The American Heart Association recommends keeping saturated fat intake low as part of a heart-healthy diet. If you’re using a generous serving of this creamer every morning, plus cooking with other sources of saturated fat throughout the day, the numbers can add up faster than you’d expect. One cup of coffee won’t cause problems on its own, but three cups a day with heaping scoops of creamer starts to matter.
The Sugar Advantage
One clear win for Laird Superfood Creamer is that the original formula contains no added sugar. Many flavored coffee creamers pack 5 or more grams of sugar per tablespoon, and since most people pour freely rather than measuring, actual sugar intake from creamers can be surprisingly high.
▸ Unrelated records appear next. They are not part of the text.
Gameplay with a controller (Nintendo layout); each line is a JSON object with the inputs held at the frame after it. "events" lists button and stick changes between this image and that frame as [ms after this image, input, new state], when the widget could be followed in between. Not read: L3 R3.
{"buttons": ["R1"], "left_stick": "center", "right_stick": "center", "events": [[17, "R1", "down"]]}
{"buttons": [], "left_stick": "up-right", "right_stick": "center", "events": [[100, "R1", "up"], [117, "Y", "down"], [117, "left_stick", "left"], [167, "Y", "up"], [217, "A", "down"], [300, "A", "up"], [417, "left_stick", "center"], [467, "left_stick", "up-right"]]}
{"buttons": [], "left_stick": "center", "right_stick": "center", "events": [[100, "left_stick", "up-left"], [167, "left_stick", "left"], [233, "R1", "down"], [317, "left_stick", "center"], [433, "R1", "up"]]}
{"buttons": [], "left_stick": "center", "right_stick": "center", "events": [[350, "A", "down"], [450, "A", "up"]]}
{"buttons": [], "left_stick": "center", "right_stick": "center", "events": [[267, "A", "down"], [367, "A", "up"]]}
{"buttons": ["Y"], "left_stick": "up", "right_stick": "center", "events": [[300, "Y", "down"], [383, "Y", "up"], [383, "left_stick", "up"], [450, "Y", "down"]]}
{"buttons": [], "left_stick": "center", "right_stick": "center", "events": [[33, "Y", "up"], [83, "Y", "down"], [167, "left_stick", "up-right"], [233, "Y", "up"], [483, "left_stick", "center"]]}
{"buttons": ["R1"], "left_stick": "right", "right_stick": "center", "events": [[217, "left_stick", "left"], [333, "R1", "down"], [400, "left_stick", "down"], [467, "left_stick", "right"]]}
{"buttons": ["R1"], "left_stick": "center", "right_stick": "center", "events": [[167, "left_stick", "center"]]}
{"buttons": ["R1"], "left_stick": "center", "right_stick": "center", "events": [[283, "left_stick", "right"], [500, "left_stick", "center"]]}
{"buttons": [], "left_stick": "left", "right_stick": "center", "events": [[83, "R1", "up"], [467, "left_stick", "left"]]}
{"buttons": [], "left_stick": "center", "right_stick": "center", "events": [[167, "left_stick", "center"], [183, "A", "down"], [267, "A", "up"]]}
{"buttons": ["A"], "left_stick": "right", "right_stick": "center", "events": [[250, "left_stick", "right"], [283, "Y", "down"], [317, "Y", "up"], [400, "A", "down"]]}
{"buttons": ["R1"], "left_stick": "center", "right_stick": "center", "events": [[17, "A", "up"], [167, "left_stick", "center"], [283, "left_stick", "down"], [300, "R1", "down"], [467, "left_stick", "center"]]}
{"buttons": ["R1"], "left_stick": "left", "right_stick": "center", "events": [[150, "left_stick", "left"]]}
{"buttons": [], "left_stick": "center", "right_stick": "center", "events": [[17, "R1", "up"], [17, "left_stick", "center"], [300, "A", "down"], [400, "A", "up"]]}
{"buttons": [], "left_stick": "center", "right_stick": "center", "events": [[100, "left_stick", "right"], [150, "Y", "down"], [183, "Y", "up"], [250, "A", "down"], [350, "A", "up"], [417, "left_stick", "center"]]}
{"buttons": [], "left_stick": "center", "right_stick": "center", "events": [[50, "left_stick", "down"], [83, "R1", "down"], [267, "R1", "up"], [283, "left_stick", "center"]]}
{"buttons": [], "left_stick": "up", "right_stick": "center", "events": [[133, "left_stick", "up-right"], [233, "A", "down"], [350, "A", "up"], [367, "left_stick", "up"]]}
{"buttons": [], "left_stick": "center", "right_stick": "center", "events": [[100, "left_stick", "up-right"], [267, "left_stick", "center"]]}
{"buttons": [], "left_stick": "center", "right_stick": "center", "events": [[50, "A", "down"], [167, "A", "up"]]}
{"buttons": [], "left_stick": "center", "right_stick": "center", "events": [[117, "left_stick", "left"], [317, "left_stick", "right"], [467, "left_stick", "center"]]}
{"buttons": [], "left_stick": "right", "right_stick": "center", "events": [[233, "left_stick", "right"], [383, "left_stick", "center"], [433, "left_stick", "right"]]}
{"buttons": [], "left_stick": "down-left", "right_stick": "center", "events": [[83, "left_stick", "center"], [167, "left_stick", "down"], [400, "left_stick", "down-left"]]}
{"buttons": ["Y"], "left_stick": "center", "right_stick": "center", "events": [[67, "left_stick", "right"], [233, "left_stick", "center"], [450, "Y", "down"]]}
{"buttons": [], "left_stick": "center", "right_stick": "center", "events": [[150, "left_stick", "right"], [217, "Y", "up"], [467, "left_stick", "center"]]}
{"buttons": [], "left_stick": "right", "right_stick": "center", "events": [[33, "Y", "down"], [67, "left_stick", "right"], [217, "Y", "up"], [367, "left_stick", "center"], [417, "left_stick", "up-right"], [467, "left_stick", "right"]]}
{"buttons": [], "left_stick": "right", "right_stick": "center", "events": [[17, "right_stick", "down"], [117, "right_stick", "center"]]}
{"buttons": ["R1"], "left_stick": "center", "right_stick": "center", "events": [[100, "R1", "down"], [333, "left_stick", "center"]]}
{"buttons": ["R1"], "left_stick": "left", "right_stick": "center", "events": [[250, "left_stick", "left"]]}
Some of Laird’s flavored varieties do include coconut sugar, which has a glycemic index of about 54 compared to table sugar’s 60. That’s a modest improvement, not a dramatic one. Coconut sugar is still sugar, and your body processes it similarly. But choosing the unsweetened original version sidesteps this entirely.
Who Benefits Most
Laird Superfood Creamer makes the most sense for people who are already avoiding dairy and want a clean, plant-based creamer without artificial ingredients. If you follow a vegan, paleo, or whole-foods diet and you’ve been using conventional non-dairy creamers, this is a meaningful step up in ingredient quality. The Aquamin mineral complex adds a small nutritional bonus you genuinely won’t find elsewhere.
It’s less ideal if your primary health concern is cardiovascular. The saturated fat load from coconut oil is real, and no amount of trace minerals offsets a pattern of elevated LDL cholesterol over time. If you’re watching your cholesterol or have a family history of heart disease, using this creamer sparingly or choosing an unsweetened oat or almond milk as your coffee base would be a better fit.
For most people who use a reasonable amount, Laird Superfood Creamer lands in a middle ground: not a health food in the way the branding suggests, but genuinely better than most of what’s on the creamer shelf. The cleaner ingredient list is its strongest selling point. The nutritional profile is its limitation.